J.L. Ashton was a true pleasure to interview; she is incredibly nice, easy going, funny, interesting and loves parenthetical asides, something I totally relate to 🙂

I truly loved to read her answer to my questions, and I hope you enjoy it as much as I did 🙂


***Author Interview***

J.L. Ashton


After so many years of imagining variations of Pride and Prejudice, what prompted you to write A Searing Acquaintance? 

How many of us have read books or stories that, after we put them down, stay in our heads and lead us to imagine unwritten scenes or a continuation? That was me when I was a kid. I grew out of that mindset until I read a story at Firthness—the first JAFF site I found—that prompted me to start imagining my own what-ifs for Pride and Prejudice. When I started writing JAFF stories, I think I always had a specific Darcy in my head. I don’t mean an actor or a face but the kind of good but flawed ideal man we all adore. My first (unpublished) story, By The Numbers, is a softer, lighter version of a modern Darcy and Elizabeth. I wondered how a Darcy who was really damaged by losing his parents but retained the essence of the man we all love and admire, would live in the modern world, and an Elizabeth, who carried her own baggage, would thrive as a successful young woman. And of course, how they would affect each other.

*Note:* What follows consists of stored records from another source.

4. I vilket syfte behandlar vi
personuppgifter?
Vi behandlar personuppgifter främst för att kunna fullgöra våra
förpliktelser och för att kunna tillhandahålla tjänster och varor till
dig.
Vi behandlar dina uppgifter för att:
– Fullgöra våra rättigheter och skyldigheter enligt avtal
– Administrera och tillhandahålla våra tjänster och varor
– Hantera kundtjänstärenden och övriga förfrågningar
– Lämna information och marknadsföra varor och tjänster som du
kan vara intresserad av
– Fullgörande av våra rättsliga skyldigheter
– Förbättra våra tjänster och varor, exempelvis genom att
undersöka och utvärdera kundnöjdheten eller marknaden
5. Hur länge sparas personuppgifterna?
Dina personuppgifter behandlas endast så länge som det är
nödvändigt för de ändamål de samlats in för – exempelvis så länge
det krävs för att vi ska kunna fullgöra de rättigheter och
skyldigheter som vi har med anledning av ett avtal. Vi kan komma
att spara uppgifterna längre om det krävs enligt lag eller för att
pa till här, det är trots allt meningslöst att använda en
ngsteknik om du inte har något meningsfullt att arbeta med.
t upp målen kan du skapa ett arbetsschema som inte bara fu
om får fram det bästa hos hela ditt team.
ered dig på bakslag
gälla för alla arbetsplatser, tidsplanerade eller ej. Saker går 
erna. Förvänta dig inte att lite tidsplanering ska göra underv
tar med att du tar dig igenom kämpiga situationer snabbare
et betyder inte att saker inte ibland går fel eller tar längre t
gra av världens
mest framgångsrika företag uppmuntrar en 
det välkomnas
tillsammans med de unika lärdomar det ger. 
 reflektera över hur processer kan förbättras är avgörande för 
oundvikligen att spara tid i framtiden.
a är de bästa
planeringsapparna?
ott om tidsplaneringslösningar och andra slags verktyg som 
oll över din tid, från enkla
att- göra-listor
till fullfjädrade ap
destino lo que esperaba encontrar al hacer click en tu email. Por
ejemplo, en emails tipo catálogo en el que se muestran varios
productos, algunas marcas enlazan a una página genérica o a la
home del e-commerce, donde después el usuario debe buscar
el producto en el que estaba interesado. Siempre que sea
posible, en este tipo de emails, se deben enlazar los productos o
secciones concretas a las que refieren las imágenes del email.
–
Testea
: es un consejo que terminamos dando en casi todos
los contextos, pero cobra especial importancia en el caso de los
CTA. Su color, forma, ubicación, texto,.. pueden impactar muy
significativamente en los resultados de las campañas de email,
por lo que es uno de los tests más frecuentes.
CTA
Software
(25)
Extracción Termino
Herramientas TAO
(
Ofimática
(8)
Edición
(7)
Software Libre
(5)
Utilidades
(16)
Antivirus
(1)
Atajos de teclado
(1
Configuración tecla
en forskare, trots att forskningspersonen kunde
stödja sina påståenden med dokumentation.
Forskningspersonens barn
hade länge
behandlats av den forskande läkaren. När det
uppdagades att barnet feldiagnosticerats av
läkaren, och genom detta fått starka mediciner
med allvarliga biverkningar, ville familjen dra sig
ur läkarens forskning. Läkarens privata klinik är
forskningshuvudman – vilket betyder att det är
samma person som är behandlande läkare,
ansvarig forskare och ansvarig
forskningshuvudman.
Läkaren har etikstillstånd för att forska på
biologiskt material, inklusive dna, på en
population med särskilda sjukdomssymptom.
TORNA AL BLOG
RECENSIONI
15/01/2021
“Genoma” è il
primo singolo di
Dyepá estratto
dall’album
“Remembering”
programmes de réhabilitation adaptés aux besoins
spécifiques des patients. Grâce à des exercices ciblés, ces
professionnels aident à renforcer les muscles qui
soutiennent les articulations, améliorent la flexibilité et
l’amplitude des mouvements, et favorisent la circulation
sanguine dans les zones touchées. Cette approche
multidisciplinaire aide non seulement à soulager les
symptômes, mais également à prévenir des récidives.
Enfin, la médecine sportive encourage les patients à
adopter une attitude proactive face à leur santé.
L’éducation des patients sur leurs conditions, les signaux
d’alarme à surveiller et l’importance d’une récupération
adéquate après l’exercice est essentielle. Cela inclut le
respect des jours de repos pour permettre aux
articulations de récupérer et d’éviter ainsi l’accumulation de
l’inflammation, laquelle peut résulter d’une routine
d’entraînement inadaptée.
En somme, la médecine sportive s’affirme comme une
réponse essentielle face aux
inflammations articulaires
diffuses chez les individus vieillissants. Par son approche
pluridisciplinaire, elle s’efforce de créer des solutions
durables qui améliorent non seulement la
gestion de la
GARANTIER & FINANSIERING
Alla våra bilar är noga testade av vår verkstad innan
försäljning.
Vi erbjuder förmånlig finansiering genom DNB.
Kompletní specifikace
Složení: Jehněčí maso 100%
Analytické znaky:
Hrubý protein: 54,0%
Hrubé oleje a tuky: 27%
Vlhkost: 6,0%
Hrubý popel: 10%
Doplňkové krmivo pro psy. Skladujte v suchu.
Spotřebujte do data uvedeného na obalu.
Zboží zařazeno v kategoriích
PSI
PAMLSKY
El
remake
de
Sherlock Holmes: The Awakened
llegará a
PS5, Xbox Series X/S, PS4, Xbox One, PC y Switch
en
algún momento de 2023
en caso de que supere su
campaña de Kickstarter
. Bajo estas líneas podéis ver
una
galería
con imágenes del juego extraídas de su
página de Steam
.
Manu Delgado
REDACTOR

There are several sub-genres in JAFF, why a modernization? 

My earliest short JAFF stories were moderns; they were a nice way to ease into writing fiction. And although I’ve now written a few regencies and I love reading them, the stories that made me really fall in love with JAFF were a couple of moderns. They each took Elizabeth’s POV and never took us inside Darcy’s head but still made clear his passion and his love for her. Now I admit, I can’t write a story without peeking into Darcy’s head or writing light comedy into the dialogue, and I wasn’t sure about comic banter in a regency. More importantly, the key turning point in A Searing Acquaintance, their early physical encounter and what both take from it (or don’t remember), could not take place in a regency. I wanted to explore how rejection, or the perception of it, haunts one character while the other has spent his life not trying to be accepted. And of course, explore what happens during the happily after ever.

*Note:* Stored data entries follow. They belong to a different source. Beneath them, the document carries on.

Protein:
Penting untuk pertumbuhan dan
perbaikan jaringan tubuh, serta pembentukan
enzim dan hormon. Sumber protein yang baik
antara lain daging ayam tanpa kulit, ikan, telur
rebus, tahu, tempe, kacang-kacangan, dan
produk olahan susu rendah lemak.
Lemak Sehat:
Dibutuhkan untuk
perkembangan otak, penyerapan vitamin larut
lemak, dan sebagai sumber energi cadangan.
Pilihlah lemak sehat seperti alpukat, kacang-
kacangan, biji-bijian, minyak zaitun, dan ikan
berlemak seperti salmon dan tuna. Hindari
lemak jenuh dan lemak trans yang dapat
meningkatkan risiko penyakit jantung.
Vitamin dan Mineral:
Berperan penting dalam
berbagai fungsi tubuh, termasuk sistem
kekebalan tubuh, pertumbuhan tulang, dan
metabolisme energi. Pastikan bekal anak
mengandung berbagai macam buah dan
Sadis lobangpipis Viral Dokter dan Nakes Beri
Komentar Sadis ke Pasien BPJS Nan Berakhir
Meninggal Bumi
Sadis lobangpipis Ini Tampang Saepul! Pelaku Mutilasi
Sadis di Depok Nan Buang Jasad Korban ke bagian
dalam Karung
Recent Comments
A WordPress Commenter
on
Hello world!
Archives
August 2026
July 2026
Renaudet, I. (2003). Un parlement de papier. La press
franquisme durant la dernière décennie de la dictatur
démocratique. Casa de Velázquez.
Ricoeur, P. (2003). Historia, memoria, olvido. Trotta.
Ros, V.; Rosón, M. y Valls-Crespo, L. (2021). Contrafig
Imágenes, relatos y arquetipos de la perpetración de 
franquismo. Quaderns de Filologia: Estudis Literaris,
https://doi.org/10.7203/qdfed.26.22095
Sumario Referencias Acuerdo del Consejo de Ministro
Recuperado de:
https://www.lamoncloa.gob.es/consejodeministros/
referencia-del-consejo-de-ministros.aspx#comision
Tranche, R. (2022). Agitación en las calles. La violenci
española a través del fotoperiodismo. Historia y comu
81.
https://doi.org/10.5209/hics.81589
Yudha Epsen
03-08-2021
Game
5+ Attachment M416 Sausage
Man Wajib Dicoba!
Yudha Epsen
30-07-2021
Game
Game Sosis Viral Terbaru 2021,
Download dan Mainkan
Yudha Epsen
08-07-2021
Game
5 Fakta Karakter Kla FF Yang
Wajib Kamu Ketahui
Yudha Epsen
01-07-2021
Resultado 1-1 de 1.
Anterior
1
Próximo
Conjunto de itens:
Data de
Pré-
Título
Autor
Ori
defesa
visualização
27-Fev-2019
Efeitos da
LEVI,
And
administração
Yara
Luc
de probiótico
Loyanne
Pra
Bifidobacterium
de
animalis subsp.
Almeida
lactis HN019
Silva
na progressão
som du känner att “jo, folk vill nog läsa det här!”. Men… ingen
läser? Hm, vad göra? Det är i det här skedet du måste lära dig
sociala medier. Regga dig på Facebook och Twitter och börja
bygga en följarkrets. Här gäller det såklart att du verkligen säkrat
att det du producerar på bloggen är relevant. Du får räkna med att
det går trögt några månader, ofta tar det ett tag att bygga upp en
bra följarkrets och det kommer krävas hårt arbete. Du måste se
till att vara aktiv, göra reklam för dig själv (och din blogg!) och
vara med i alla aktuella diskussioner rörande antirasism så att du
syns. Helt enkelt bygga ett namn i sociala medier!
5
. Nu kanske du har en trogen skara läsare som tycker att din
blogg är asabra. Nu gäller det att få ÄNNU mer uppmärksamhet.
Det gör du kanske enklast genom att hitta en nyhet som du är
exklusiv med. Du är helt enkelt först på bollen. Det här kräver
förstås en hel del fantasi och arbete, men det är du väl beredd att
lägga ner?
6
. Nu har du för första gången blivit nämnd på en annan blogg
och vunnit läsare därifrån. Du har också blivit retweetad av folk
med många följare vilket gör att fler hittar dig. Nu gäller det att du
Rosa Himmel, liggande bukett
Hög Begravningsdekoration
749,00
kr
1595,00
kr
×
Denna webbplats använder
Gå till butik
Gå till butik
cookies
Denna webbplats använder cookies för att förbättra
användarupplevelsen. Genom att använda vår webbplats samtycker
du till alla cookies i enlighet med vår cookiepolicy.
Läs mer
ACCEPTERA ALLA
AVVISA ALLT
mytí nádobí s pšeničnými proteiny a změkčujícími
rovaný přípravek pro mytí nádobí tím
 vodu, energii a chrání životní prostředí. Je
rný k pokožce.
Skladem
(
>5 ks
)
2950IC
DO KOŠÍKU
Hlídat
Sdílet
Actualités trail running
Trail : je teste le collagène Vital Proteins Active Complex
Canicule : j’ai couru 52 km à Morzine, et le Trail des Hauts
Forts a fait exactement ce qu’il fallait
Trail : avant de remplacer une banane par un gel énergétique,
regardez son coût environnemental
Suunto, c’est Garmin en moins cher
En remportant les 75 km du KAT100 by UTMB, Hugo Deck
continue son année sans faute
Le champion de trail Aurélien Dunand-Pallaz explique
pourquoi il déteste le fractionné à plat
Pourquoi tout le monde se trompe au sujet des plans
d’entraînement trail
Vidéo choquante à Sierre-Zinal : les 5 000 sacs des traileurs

What can you tell us about A Searing Acquaintance? 

It’s about as faithful a modern re-telling of Pride and Prejudice can be…except for a lot of incidentals, comic banter, allusions to pop culture, sexual innuendo, and even more tangled, tragic family dynamics than Jane Austen provided for Elizabeth Bennet and Fitzwilliam Darcy.

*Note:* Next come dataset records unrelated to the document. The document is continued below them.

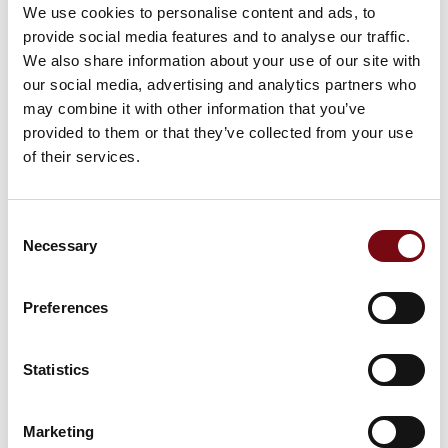
We use cookies to personalise content and ads, to
provide social media features and to analyse our traffic.
We also share information about your use of our site with
På messen
our social media, advertising and analytics partners who
Linerless pakkelabels
may combine it with other information that you’ve
provided to them or that they’ve collected from your use
of their services.
CMC Genesys
Consent
Necessary
Selection
CMC CartonWrap
Preferences
Statistics
Fuldautomatiske strækfilmsmaskiner
Marketing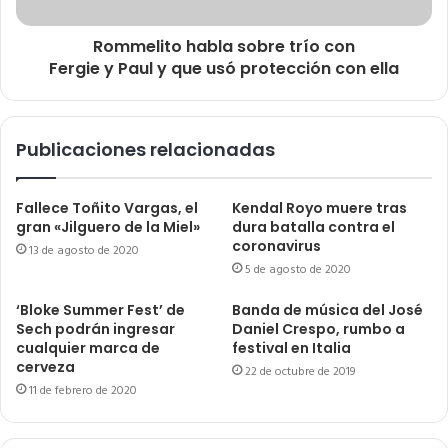
Rommelito habla sobre trío con
Fergie y Paul y que usó protección con ella
Publicaciones relacionadas
Fallece Toñito Vargas, el
Kendal Royo muere tras
gran «Jilguero de la Miel»
dura batalla contra el
coronavirus
13 de agosto de 2020
5 de agosto de 2020
‘Bloke Summer Fest’ de
Banda de música del José
Sech podrán ingresar
Daniel Crespo, rumbo a
cualquier marca de
festival en Italia
cerveza
22 de octubre de 2019
11 de febrero de 2020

Which were your main obstacles and achievements while writing your first novel? 

Oh, I am a terrible outliner and planner, and a world-class procrastinator. I am what another author calls “a guerilla writer:” I have a deadline and must write to meet it, so I do. I like to put myself under pressure and writing this story and posting it as I wrote it really made me focus. Also, a lot of the bits of dialogue, character observations or key plot turns will pop up in my head when I’m driving or in bed, and so I filled my phone with notes and random bits. I was posting chapters of this story weekly at A Happy Assembly and flying by the seat of my pants. The fact that so many readers praised the continuity and seamless flow was hugely gratifying and their comments really pushed me.


So far, A Searing Acquaintance has been a success with a 5 star rating at Amazon. Where you expecting such a warm reception from readers? 

It’s been unexpected, and so heartwarming to receive such lovely reviews and to see people buying the book. I am a total neophyte in all of this book publishing business; I’m a reader! I read a lot of fiction and biographies, and got started buying JAFF books back in the early 2000s—Linda Berdoll and Pamela Aiden—and continue to buy both moderns and regencies. I know regencies are more popular with readers and book buyers, and my book doesn’t have a special setting or hook like a lot of JAFF. So I am really happy that my modern take on my favorite novel is resonating with readers.

You mentioned in one of your posts that you like characterization. In your perspective, which is the most challenging character to develop in Pride and Prejudice? 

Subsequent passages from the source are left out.